For the last several decades, climate scientists around the world have been drumming up gloomy forecasts of floods, droughts, hurricanes, rising seas, devastated agriculture and disappearing wildlife.
Randers, who followed his 1972 seminal book with “2052 - A Global Forecast for the Next Forty Years,” in 2012 said he was convinced that over the next forty years the arc of history would tilt toward his grim predictions.
His new book describes in detail the consequences and implications of the current path of global development “in the vacuum of extraordinary actions,” covering population, economy, energy, environment and climate.
The academic claimed that the world temperature would rise above 2 degrees Celsius by 2052, and 3 degrees Celsius by 2080, where it would stay for roughly a thousand years, the half-life of CO2.
“Is it bad?” he asked, quickly answering: “Yes, it is. Dramatic action is required, such as capturing and storing the carbon released into the atmosphere.”
Having served as the former director-general of the World Wide Fund for Nature in Switzerland, Randers projected that the low-lying Bangladesh, parts of the Mediterranean and islands in the Pacific were going to be hit particularly hard as seawaters rise about 30 centimeters.
“Summer will get longer and hotter, the dry areas will become drier and life will be over for most polar bears, except those living north of Canada,” he underscored. “For us, these will be more inconveniences than catastrophes. Life will be unnecessarily complicated and unpleasant.”
The key problem, according to the intellectual, lies in the short-sighted nature of democracy, which caters to immediate populist demands rather than longer-term public interests.
Global institutions such as the United Nations had “very limited ability” to administer the critically needed cures, he asserted, as the representative negotiators were constrained by their national parliaments.
“The parliaments themselves, full of wise politicians, are checked by the voters, who don’t want higher taxes, more regulations or expensive energies. As a result, they can’t commit to dramatic cuts and changes.”
Unlike the democracies, Randers argued that China’s authoritative style of government was actually better at solving the world’s problems.
“The only real mover in the world today is China,” he said. “Its unique governance based on an ‘enlightened dictatorship’ allows the Chinese Communist Party to rule above the popular mandate.”
Highlighting China’s rapid ascendance since the market-oriented reforms were put into effect in the late 1970s, the scholar explained that the Chinese government was “delicately balancing” its interests between wealth creation and growth management.
China, which has added a great deal to climate change, is now moving briskly to improve energy efficiency, switching to renewables and limiting CO2 emissions by 2030, under the auspices of five-year plans, he pointed out.
“They are doing this because in the long run, China itself benefits from a better climate,” the scholar said. “Rainfall has moved from the populous northeastern China to the southwest, where there is excess water. Deserts are creeping in from the northwest.”
For the rest of the world, a brighter future could be obtained by shifting 2 percent of the world’s capital and labor from the “dirty” coal, oil and gas industries to the “clean” wind, solar and hydro energies, he indicated.
As necessary steps, he added, population growth must be curtailed worldwide, particularly in advanced countries, to reduce ecological footprints; carbon emissions must be trimmed by taxing polluters and subsidizing renewables; and poverty must be eliminated and renewable energy capacity must be strengthened in poor countries.
Randers also suggested promoting a higher environmental awareness and diverse well-being away from materialism.
Nuclear power must be phased out, he emphasized. “It is ‘immoral’ to pass onto the later generations our own nuclear wastes and associated costs.”
Korea was “rich and civilized enough” to depart from nuclear and adopt renewables, he said, which were becoming cheaper around the world.
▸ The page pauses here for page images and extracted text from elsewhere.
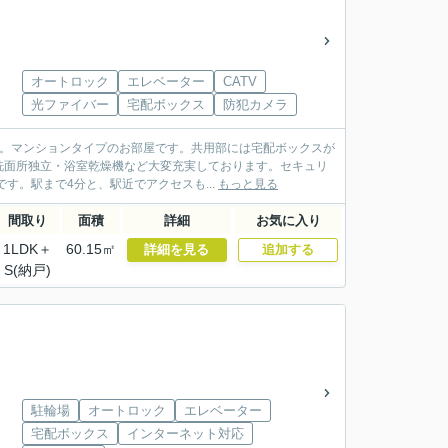
オートロック
エレベーター
CATV
光ファイバー
宅配ボックス
防犯カメラ
す。マンションタイプのお部屋です。共用部には宅配ボックスが
洗面所独立・浴室乾燥機など大変充実しております。セキュリ
す。駅まで4分と、駅近でアクセスも...
もっと見る
間取り
面積
詳細
お気に入り
1LDK＋
60.15㎡
詳細を見る
追加する
S(納戸)
駐輪場
オートロック
エレベーター
宅配ボックス
インターネット対応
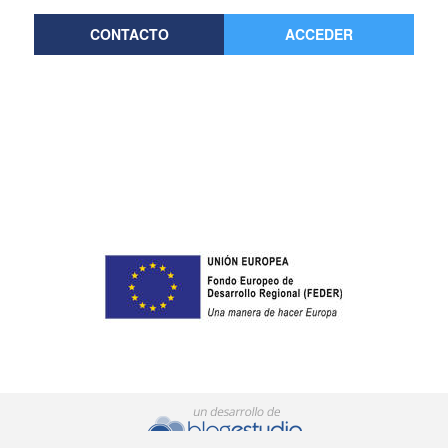
CONTACTO
ACCEDER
The professor praised the Seoul government for its sustainable urban policies under the banner “One Less Nuclear Power Plant Policy,” introduced at the ICLEI World Congress in Seoul in April.
Declared as the “Promise of Seoul: Taking Actions against Climate Change,” the plans include: cutting CO2 emissions by 25 percent by 2020 and 40 percent by 2030; sharing energy with underprivileged communities; clipping greenhouse gas and air pollutants in an integrated system; encouraging recycling and slashing food waste; saving water; harnessing biodiversity; expanding urban farming; protecting public health from infectious diseases and heat waves; preventing climate disasters; and bolstering related international coalitions.
“What’s lacking is the popular will to implement it,” Randers said. “Mayor Park will have to collect more taxes to translate these plans into actions.”
Noting Korea’s world-class expertise in information technology, National Strategy for Green Growth (2009-50) and hosting of international institutions such as the Green Climate Fund in the Songdo district of Incheon, the professor said Korea had the potential to lead the world in sustainable development.
“You are now a laboratory for an embryonic green economy,” he said. “After developing your competence, you will be able to sell it around the world.”